Quoted passage:
====================
I was planning to write a script which will first check the availability of the required libraries and will go on to download the libraries which are not installed beforehand. We can do the same thing to check the availability of real point cloud datasets too. This script will be executed every time the tool is started.
Is this solution reasonable or do you have any other suggestion?

@jlblancoc
Copy link
Member Author

jlblancoc commented Jun 29, 2017 via email

@jlblancoc
Copy link
Member Author

jlblancoc commented Aug 20, 2017

Hi @pranjal-rai !
I just added a couple of PRs to your fork, take a look at them.

Also, I noticed that the code refactoring to move all shared code down to the base class KDTreeBaseClass could be even more efficient: these are duplicated items in the derived classes (Single vs. Dynamic) that can be (if I don't miss something important?) moved to the base class:

  • std::vector<IndexType> vind;
  • size_t m_leaf_max_size;
  • DatasetAdaptor &dataset;
  • m_size, m_size_at_index_build, dim, ...
  • NodePtr root_node;
  • BoundingBox root_bbox;
  • PooledAllocator pool;
  • Distance distance; (which, by the way, could be renamed to a better name like metric)

In general, all functions (init_vind(), etc. etc.) and variables shared by the two children classes should be moved to the base to avoid maintenance becoming a hell, and to be efficient ;-)

@jlblancoc
Copy link
Member Author

jlblancoc commented Aug 20, 2017

One fundamental thing that seems to be missing in your contributions so far is this: we have a great benchmark to test the computational efficiency of different metrics / algorithms; that's all good. But there are no unit tests that verify that the output of those methods is correct (!!).

Please, consider adding new unit tests to test_main.cpp for (see existing code there and use them as a template):

Comparing the nearest point according to KD-tree queries for:

  • SO2
  • SO3 (with SO3_InnerProdQuat_Adaptor only)
  • L2 with the dynamic algorithm.

against the output of the brute force algorithm (so, please use a relatively small number of points). As you can see, the current code checks this a number of times for random datasets to assess that the kd-tree always outputs the correct answer, for the L2 metric.

Duplicated code like definitions of auxiliary dataset classes, functions to generate a random point cloud (of the different kinds: XYZ, Quaternion,...) could be better refactored from their current examples/*.cpp files into a new examples/utils.h and examples/utils.cpp files, so those files could be #included in both, examples, and the unit tests. This can be done, naturally, adding those files to the CMakeLists.txt files.

Again, avoid code duplication at all cost!! It's evil! 😈

@jlblancoc
Copy link
Member Author

Again on code duplication:
It seems to me that SO2_Adaptor::evalMetric() can be rewritten as a call to SO2_Adaptor::accum_dist(), right? (or the other way around)
====================
Tasks:
1. In the KD-tree thread, can you transcribe everything from "Hi @pranjal-rai !" down to "m_size_at_index_build, dim, ..."?
2. Answer these about the KD-tree thread:
(a) Which file should the new unit tests be added to?
(b) What better name is suggested for the variable "distance"?
(c) How often would the proposed library-checking script run?
====================
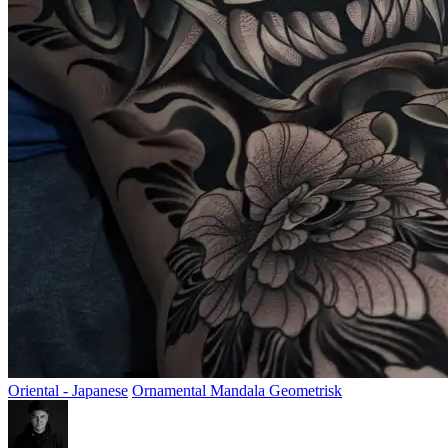
Oriental - Japanese
Ornamental Mandala Geometrisk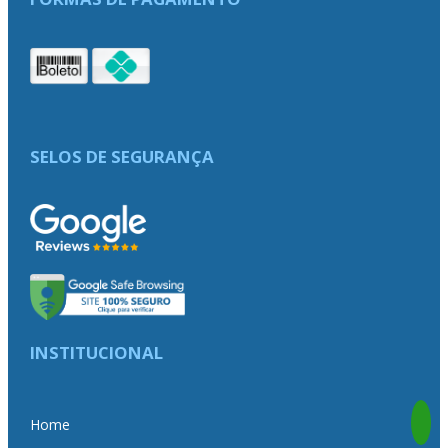
SELOS DE SEGURANÇA
INSTITUCIONAL
Home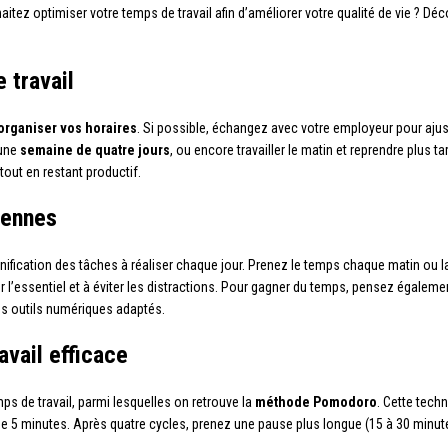
itez optimiser votre temps de travail afin d’améliorer votre qualité de vie ? D
 travail
organiser vos horaires
. Si possible, échangez avec votre employeur pour aju
 une
semaine de quatre jours
, ou encore travailler le matin et reprendre plus ta
 tout en restant productif.
iennes
fication des tâches à réaliser chaque jour. Prenez le temps chaque matin ou la 
r l’essentiel et à éviter les distractions. Pour gagner du temps, pensez égaleme
es outils numériques adaptés.
vail efficace
ps de travail, parmi lesquelles on retrouve la
méthode Pomodoro
. Cette tech
 5 minutes. Après quatre cycles, prenez une pause plus longue (15 à 30 minute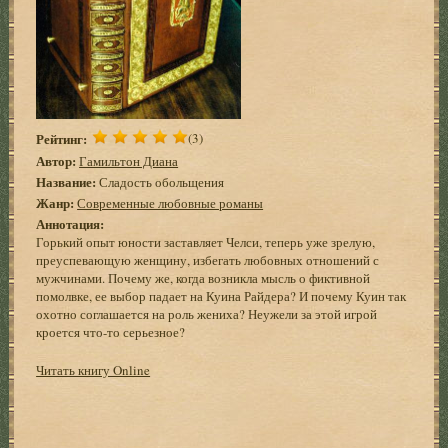
Рейтинг:
(3)
Автор:
Гамильтон Диана
Название:
Сладость обольщения
Жанр:
Современные любовные романы
Аннотация:
Горький опыт юности заставляет Челси, теперь уже зрелую,
преуспевающую женщину, избегать любовных отношений с
мужчинами. Почему же, когда возникла мысль о фиктивной
помолвке, ее выбор падает на Куина Райдера? И почему Куин так
охотно соглашается на роль жениха? Неужели за этой игрой
кроется что-то серьезное?
Читать книгу Online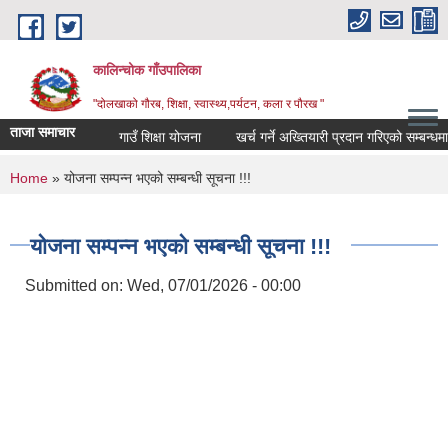
Skip to main content
कालिन्चोक गाँउपालिका
"दोलखाको गौरब, शिक्षा, स्वास्थ्य,पर्यटन, कला र पौरख "
ताजा समाचार
गाउँ शिक्षा योजना
खर्च गर्ने अख्तियारी प्रदान गरिएको सम्बन्धमा।
You are here
Home
» योजना सम्पन्न भएको सम्बन्धी सूचना !!!
योजना सम्पन्न भएको सम्बन्धी सूचना !!!
Submitted on:
Wed, 07/01/2026 - 00:00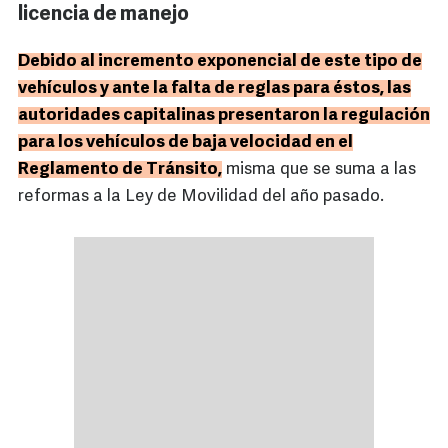
licencia de manejo
Debido al incremento exponencial de este tipo de
vehículos y ante la falta de reglas para éstos, las
autoridades capitalinas presentaron la regulación
para los vehículos de baja velocidad en el
Reglamento de Tránsito,
misma que se suma a las
reformas a la Ley de Movilidad del año pasado.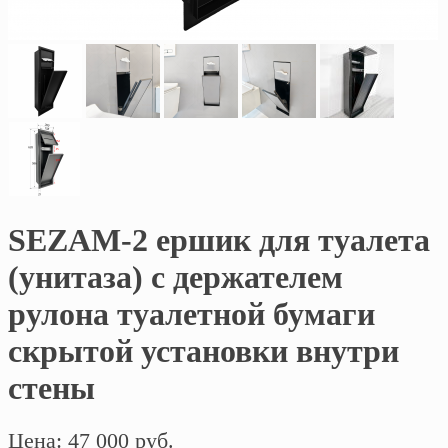
SEZAM-2 ершик для туалета
(унитаза) с держателем
рулона туалетной бумаги
скрытой установки внутри
стены
Цена: 47 000 руб.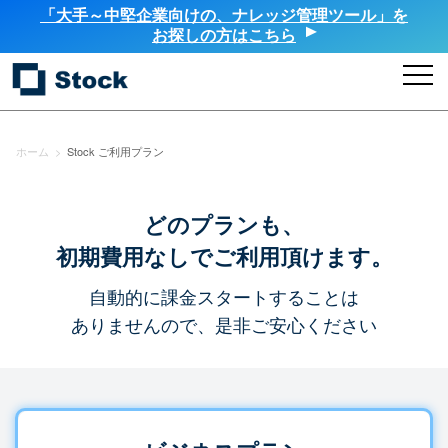
「大手～中堅企業向けの、ナレッジ管理ツール」を
お探しの方はこちら
ホーム
>
Stock ご利用プラン
どのプランも、
初期費用なしでご利用頂けます。
自動的に課金スタートすることは
ありませんので、是非ご安心ください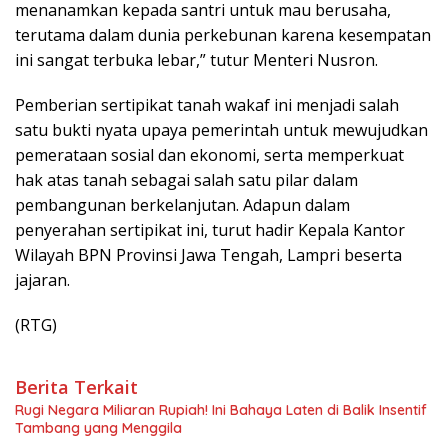
menanamkan kepada santri untuk mau berusaha,
terutama dalam dunia perkebunan karena kesempatan
ini sangat terbuka lebar,” tutur Menteri Nusron.
Pemberian sertipikat tanah wakaf ini menjadi salah
satu bukti nyata upaya pemerintah untuk mewujudkan
pemerataan sosial dan ekonomi, serta memperkuat
hak atas tanah sebagai salah satu pilar dalam
pembangunan berkelanjutan. Adapun dalam
penyerahan sertipikat ini, turut hadir Kepala Kantor
Wilayah BPN Provinsi Jawa Tengah, Lampri beserta
jajaran.
(RTG)
Berita Terkait
Rugi Negara Miliaran Rupiah! Ini Bahaya Laten di Balik Insentif
Tambang yang Menggila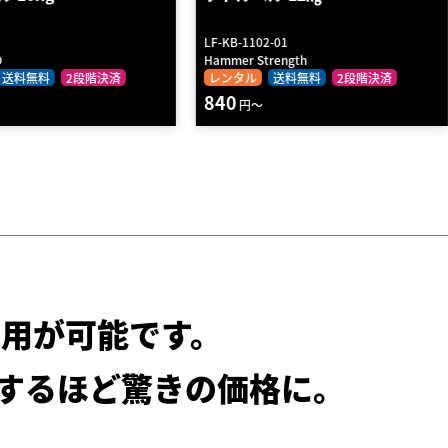
-01
KB-3002-16
rength
UCHINOGYM
送料無料
2段階決済
レンタル
送料無料
2段階決済
460
円～
用が可能です。
するほど驚きの価格に。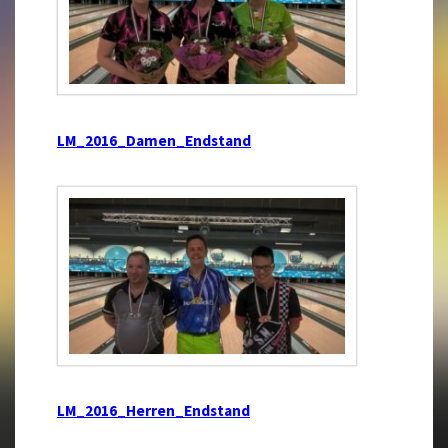
LM_2016_Damen_Endstand
LM_2016_Herren_Endstand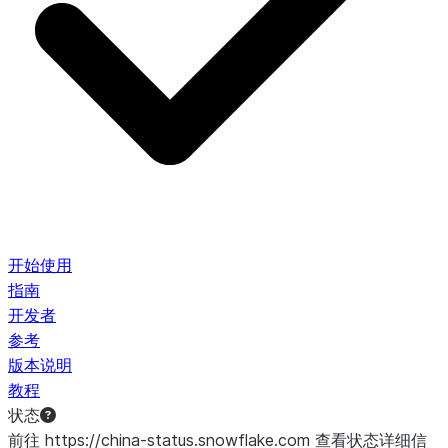
开始使用
指南
开发者
参考
版本说明
教程
状态
前往 https://china-status.snowflake.com 查看状态详细信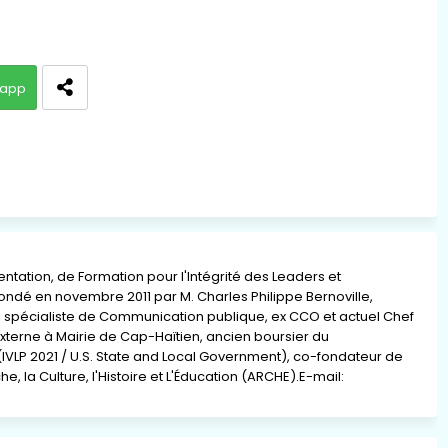
app
ation, de Formation pour l'Intégrité des Leaders et
 fondé en novembre 2011 par M. Charles Philippe Bernoville,
re, spécialiste de Communication publique, ex CCO et actuel Chef
xterne à Mairie de Cap-Haïtien, ancien boursier du
(IVLP 2021 / U.S. State and Local Government), co-fondateur de
e, la Culture, l'Histoire et L'Éducation (ARCHE).E-mail: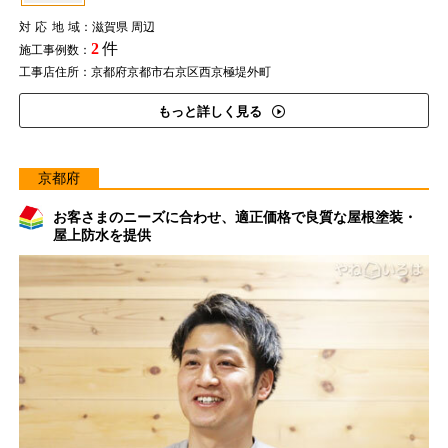
対応地域
：滋賀県 周辺
2
件
施工事例数：
工事店住所：京都府京都市右京区西京極堤外町
もっと詳しく見る
京都府
お客さまのニーズに合わせ、適正価格で良質な屋根塗装・
屋上防水を提供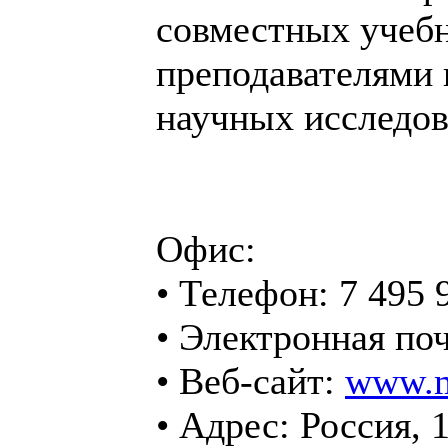
совместных учеб
преподавателями 
научных исследов
Офис:
• Телефон: 7 495
• Электронная по
• Веб-сайт:
www.m
• Адрес: Россия,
====================
Exercise results:
1.
Hi @pranjal-rai !
I just added a couple of PRs to your fork, take a look at them.

Also, I noticed that the code refactoring to move all shared code down to the base class KDTreeBaseClass could be even more efficient: these are duplicated items in the derived classes (Single vs. Dynamic) that can be (if I don't miss something important?) moved to the base class:

  • std::vector<IndexType> vind;
  • size_t m_leaf_max_size;
  • DatasetAdaptor &dataset;
  • m_size, m_size_at_index_build, dim, ...

2.
(a) test_main.cpp
(b) metric
(c) Every time the tool is started.